It was in a highly visible area and had 2 locks on it. Once cable, one Kryptonite U-lock. It is discouraging when the city encourages you to keep the air clean and get some exercise by riding your bike, yet we seem to have little protection from the criminals stealing our bikes. It is a little unfortunate. I think I will take the advice of the person that emailed in about the chain and lock etc that cannot be cut through. It is a shame we have to do this.


Another Day, Another Bike Stolen

I’ve had 5 bikes stolen, 4 of which were locked up. All at different times. I live in Tulsa, Oklahoma and obviously bike thieves are everywhere here. I’ve tried every kind of bike lock out there and nothing stops them. I prefer walking or bicycling, but I can’t seem to keep a bicycle long enough to enjoy it. Once, a bike I had just bought (I rode it ONE TIME!) was stolen the next day. It had a name-brand bike lock on it…

U-locks aren’t safe either, another bike I had locked up with a U-Lock, both U-lock and bike were gone without a trace. I’ve never recovered any of these bikes, even after filing police reports with serial numbers. You don’t see too many people riding bikes here, because of the high theft rates, and if they do ride bikes they are cheapo bikes, because riding pricey ones is too risky. When I have enough saved up for yet another bike, I’ll try the idea I read here from Otto…

Tulsa, Oklahoma

Is One Lock Enough?

I am an unemployed copy operator from New York City. Money is tight, as I am currently on unemployment. I started to save money by riding a nine year old, but still in excellent condition, Royce Union mountain bike to the unemployment office that is a good eight miles from my home. I did this as often as I could, in order to save money on subway fare.

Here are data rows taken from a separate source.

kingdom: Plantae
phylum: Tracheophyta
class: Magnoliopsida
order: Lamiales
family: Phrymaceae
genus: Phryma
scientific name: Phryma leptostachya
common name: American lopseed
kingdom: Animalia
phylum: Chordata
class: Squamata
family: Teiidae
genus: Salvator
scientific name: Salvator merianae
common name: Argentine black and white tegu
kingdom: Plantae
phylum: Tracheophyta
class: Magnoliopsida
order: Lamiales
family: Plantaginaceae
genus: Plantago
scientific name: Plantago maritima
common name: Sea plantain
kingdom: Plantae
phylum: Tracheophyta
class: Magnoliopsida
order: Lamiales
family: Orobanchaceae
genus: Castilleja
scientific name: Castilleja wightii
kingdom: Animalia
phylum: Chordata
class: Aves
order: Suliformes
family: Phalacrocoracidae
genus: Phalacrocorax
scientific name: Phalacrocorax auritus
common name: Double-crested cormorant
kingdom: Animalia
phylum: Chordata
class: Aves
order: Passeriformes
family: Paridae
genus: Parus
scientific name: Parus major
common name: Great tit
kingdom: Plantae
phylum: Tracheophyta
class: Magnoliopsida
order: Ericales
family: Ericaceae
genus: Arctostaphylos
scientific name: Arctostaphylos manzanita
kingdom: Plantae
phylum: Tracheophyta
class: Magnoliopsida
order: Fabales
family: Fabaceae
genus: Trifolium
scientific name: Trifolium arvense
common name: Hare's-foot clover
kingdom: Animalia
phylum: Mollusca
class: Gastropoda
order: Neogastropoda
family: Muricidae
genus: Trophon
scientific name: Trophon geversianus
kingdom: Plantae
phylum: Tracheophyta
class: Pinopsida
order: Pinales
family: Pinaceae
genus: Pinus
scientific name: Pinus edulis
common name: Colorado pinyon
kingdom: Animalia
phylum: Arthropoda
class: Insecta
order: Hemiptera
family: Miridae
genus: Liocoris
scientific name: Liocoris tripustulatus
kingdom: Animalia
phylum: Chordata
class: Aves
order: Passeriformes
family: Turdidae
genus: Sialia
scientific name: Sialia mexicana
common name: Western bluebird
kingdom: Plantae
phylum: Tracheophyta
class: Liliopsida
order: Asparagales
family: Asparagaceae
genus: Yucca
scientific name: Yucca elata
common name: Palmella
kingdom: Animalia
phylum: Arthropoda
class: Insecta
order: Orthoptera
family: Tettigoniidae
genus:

To make a long story short, I used to double lock that bike in front of the office every day. The one day that I do not… I leave that office to find out that I no longer own a bike. I got so comfortable, with that false sense of security, that on the day my bike was stolen, I had stupidly chosen to secure it with one lock, a kryptonite cable lock (which was cut clean through,) over the heavy abus chain lock, that I had decided to leave home that day.

New York, NY

Thief Strikes in Open, High-Traffic Area.

When I was in college I always locked my bike up in the front of the dorm at Cal State University Hayward’s Carol Bee Hall. I thought it was a safe place since there was a lot of traffic going by there at all times of the day and night. My bike was a french Grand Touring Motebecane. One morning as I excited the dorm, I observed my bike was gone and the lock was snapped in two and laying there where my bike once was. I decided from that day forward, I would never leave my bike some place unless it was a bike I could afford to lose.

Today, I have a new carbon fibre bike that is worth over $3K and I will never trust it to any lock.